> _What the exercise asks_
The response should consist only of the lines from the one with "arc: (1260, 568)" to the end of the data below, copied exactly and without pictures.

*** Data shown Section Begins ***

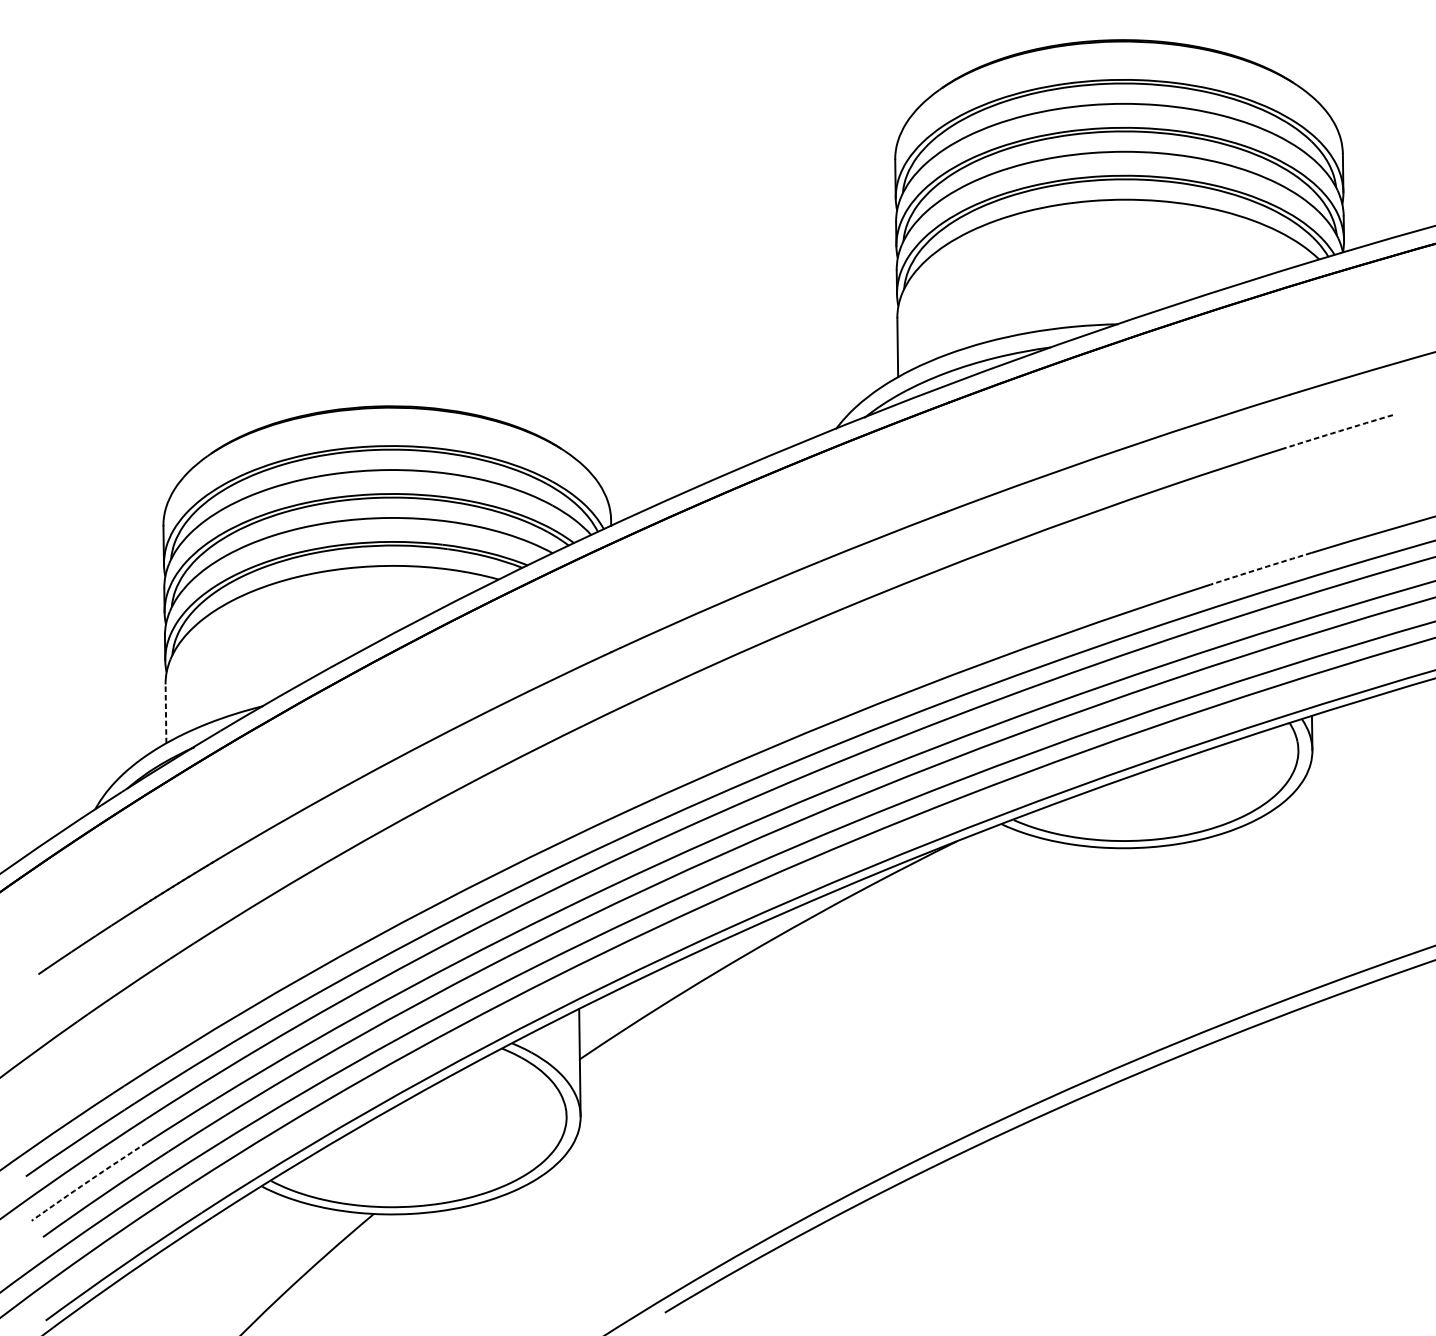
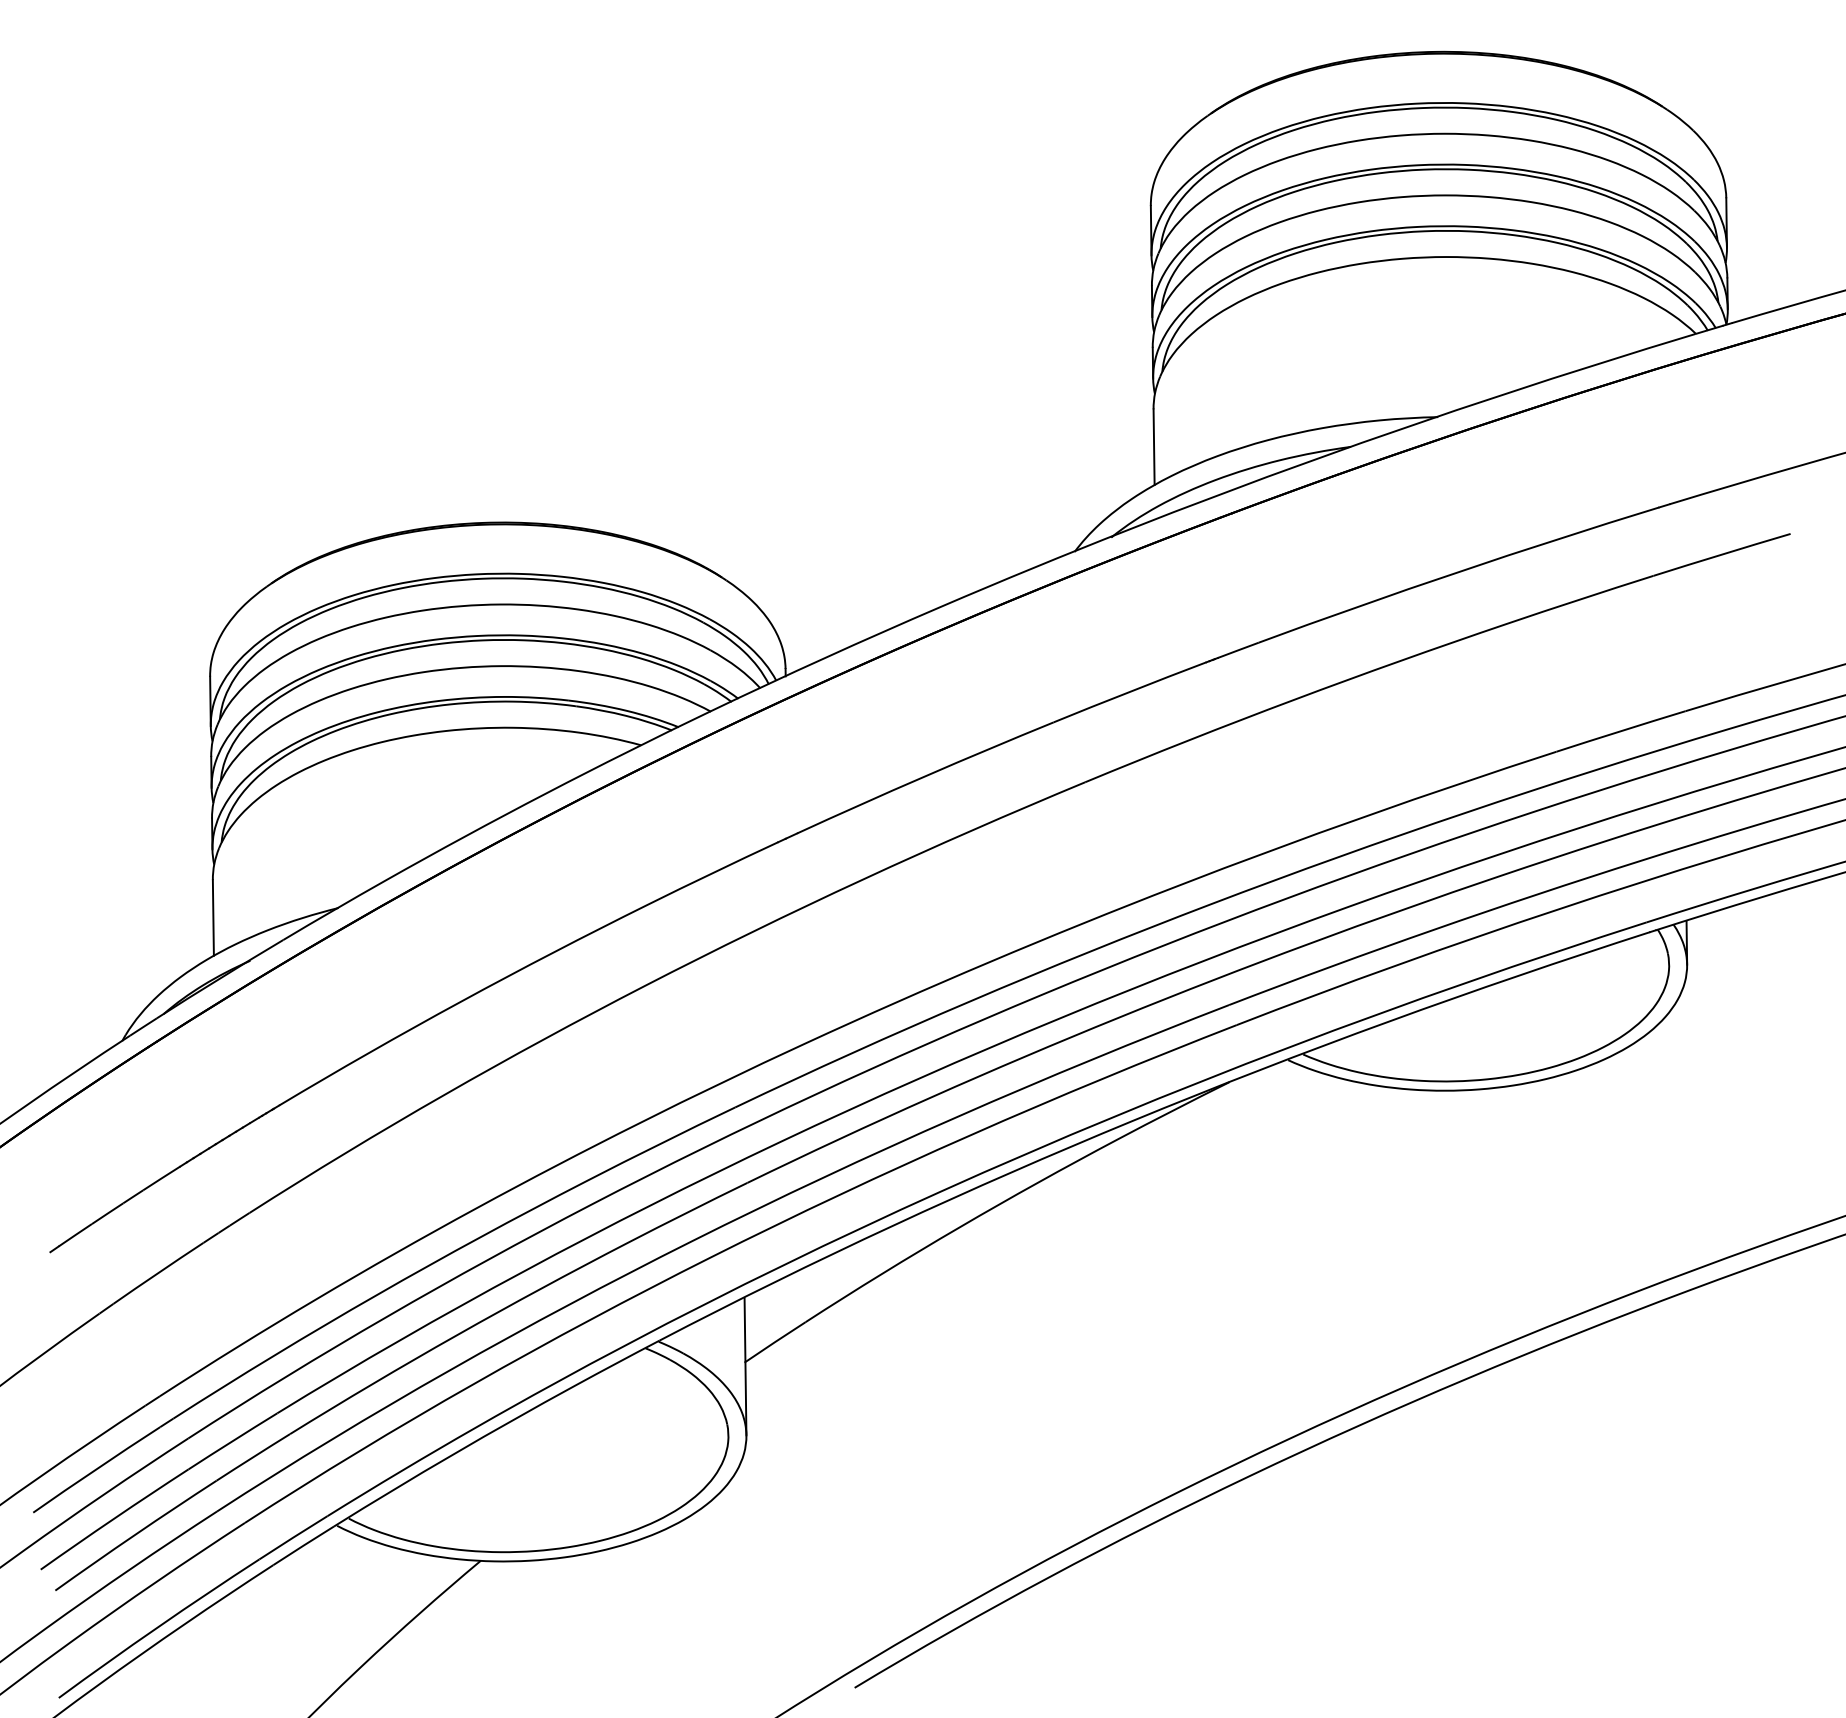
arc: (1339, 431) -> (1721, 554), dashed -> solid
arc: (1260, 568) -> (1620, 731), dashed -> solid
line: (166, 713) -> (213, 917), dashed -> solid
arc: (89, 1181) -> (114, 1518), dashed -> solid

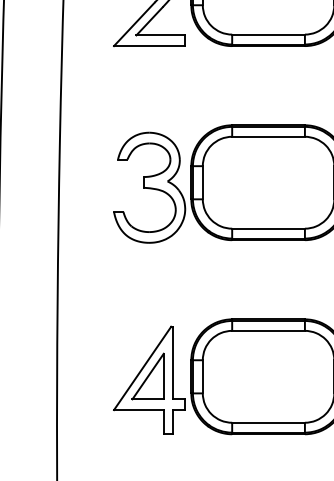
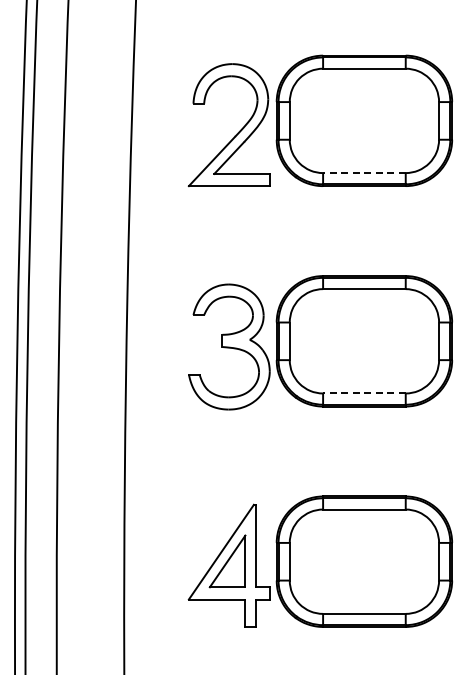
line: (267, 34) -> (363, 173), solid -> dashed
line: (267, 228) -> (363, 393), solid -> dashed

*** Data shown Section Ends ***

> _Task result_
arc: (1260, 568) -> (1620, 731), dashed -> solid
line: (166, 713) -> (213, 917), dashed -> solid
arc: (89, 1181) -> (114, 1518), dashed -> solid

line: (267, 34) -> (363, 173), solid -> dashed
line: (267, 228) -> (363, 393), solid -> dashed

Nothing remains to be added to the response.